[HOW TO COMPLETE THIS TASK]: Could the data below be retyped exactly, without its pictures?

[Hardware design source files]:
============

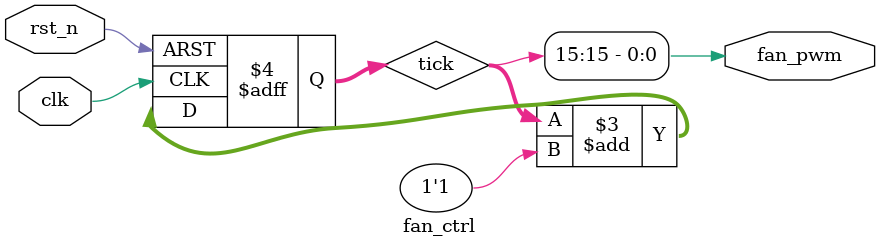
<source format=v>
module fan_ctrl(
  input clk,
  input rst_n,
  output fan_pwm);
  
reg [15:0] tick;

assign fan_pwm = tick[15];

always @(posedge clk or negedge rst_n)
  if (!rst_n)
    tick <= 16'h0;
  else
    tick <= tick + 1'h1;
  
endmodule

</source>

============

[EXERCISE OUTPUT]:
<source format=v>
module fan_ctrl(
  input clk,
  input rst_n,
  output fan_pwm);
  
reg [15:0] tick;

assign fan_pwm = tick[15];

always @(posedge clk or negedge rst_n)
  if (!rst_n)
    tick <= 16'h0;
  else
    tick <= tick + 1'h1;
  
endmodule

</source>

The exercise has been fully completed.